Angola que não é simples

Catarina Carvalho

Angola nunca nos chega simples, sem preconceitos, intelectuais, afetivos, ideológicos. A mim chegou tarde, é um país de cuja história não fiz parte nem por motivos familiares. Em parte por causa dos slogans e do que nos ensinam na escola, versões pós-revolucionárias dos acontecimentos, tinha de Angola uma imagem maniqueísta, os bons e os maus iam variando consoante as épocas.

Alguns ficam-se por esta imagem - os que encontram conforto em ideias simples. Outros evoluem. A mim entraram pela vida pessoas para quem Angola não é questão simples, e, sobretudo, é questão delas, não de livros de História ou panfletos políticos. Sorte a minha. Descobri um país cuja complexidade vai das cores da pele - vários tons, nada a preto e branco - às ideologias, ao que o tempo foi fazendo à herança dos papéis tradicionais colonizador/colonizado.

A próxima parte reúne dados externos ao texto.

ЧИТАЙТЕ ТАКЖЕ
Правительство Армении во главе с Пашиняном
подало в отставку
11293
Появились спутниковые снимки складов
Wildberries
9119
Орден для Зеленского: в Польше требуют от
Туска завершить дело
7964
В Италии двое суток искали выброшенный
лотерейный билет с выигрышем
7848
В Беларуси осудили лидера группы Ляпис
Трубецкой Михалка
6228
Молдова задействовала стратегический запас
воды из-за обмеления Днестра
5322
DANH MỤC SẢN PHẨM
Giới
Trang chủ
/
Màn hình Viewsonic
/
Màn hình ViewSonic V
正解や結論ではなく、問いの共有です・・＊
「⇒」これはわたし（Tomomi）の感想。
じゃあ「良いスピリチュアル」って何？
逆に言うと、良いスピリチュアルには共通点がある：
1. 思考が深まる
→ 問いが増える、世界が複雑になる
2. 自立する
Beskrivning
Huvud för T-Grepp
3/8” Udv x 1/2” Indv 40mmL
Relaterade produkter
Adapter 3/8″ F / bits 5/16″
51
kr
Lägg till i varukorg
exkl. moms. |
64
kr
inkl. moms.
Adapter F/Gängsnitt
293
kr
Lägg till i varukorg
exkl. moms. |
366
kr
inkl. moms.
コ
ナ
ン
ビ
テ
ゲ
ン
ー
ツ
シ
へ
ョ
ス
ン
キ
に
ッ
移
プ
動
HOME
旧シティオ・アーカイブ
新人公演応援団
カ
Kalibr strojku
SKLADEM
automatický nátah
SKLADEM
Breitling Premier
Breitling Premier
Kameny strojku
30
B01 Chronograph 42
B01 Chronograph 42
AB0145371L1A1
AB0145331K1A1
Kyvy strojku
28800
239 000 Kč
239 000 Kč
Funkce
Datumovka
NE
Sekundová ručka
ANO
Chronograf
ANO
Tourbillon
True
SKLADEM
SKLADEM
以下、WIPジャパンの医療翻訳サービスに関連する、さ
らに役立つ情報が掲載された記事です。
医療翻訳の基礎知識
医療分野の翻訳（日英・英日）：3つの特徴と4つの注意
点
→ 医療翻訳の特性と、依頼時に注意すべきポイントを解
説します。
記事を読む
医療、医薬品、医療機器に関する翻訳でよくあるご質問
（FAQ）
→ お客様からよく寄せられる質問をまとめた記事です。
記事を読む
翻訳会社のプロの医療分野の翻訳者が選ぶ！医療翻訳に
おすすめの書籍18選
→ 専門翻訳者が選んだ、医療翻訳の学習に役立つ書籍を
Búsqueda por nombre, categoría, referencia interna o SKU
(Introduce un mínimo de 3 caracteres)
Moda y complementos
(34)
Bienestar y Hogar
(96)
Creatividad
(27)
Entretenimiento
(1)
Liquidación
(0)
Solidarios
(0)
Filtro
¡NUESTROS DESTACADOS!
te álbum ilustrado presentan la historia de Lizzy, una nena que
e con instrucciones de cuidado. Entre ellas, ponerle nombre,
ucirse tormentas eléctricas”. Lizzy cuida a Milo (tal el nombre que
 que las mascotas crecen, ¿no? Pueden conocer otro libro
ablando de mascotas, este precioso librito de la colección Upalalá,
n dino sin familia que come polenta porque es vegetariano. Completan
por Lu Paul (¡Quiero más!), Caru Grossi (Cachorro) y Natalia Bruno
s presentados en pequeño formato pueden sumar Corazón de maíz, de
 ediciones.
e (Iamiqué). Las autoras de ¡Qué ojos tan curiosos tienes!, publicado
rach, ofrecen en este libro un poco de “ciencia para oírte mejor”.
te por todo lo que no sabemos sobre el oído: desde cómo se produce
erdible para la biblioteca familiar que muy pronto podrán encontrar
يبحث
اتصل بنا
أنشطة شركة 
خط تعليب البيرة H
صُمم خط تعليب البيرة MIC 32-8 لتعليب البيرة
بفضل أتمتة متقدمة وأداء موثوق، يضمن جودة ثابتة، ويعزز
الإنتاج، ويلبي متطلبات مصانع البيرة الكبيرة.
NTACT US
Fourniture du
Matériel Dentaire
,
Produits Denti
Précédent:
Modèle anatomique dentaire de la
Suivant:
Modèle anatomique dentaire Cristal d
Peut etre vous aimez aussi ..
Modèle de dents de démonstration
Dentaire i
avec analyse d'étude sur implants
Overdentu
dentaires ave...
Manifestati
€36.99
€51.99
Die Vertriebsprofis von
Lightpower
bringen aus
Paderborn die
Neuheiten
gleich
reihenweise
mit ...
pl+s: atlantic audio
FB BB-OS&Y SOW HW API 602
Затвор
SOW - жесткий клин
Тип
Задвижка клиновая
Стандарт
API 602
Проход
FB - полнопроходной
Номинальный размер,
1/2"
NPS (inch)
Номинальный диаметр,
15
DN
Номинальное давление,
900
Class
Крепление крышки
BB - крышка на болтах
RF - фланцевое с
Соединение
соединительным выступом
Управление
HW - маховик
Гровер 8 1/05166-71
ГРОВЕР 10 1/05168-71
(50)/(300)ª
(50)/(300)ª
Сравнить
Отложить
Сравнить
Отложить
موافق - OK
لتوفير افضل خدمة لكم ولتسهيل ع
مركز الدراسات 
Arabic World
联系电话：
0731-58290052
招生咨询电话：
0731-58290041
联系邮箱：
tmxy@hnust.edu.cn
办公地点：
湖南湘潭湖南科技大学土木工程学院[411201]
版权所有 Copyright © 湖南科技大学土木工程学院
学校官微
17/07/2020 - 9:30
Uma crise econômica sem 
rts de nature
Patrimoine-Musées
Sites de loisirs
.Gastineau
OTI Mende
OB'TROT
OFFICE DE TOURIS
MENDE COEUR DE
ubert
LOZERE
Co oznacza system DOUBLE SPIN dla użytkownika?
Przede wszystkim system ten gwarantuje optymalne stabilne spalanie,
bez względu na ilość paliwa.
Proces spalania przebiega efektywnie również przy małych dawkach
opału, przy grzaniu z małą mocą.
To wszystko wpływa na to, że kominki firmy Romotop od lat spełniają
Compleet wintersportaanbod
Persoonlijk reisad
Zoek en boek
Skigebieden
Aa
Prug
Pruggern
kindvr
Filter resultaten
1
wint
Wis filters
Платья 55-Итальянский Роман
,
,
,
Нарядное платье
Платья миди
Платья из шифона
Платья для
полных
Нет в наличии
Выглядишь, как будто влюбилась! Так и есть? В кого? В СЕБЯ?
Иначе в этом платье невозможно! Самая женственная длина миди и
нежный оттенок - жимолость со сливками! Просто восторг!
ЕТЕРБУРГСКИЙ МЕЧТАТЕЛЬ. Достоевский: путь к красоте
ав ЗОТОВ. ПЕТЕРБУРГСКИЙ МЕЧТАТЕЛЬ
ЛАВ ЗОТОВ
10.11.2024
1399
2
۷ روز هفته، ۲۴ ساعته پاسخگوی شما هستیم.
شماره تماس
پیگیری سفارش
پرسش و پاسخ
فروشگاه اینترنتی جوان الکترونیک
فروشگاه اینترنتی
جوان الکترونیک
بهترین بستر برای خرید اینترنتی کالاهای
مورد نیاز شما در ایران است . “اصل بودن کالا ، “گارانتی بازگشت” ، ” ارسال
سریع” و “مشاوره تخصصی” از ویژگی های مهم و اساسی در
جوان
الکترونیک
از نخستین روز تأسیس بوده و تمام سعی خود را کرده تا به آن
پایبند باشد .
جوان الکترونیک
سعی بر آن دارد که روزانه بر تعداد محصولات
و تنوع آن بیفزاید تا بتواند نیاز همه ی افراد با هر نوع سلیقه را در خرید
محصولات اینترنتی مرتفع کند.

É bom desembarcar em Luanda com este conhecimento na bagagem. Absorvem-se melhor os contrastes, as coisas boas, as coisas tontas, as coisas tortas. Coisas que nos divertem, entre uma Cuca e um pastelinho, num quintal qualquer, sorriso aberto, piadas com português pomposo e fora de tempo. Coisas que nos surpreendem como as críticas soltas ao sistema, nessas conversas e nas manchetes dos jornais vendidos no chão das ruas - "ladrão" não é palavra rara nesses títulos. E coisas que fazem chorar - sobrados e prédios históricos substituídos por arranha--céus, meninos que nos rodeiam num mercado de estrada, tão pobres, à espera de uma moedinha por um punhado de laranjas amargas que crescem, sem tratamento, apenas porque a terra é fértil nos seus quintais. Abandonados por quem não percebeu como se constrói uma nação - e também pelos que acham que podem fazer melhor.

Angola entra-nos pelos poros nesta complexidade. E é isso que não devíamos esquecer sempre que falamos dela.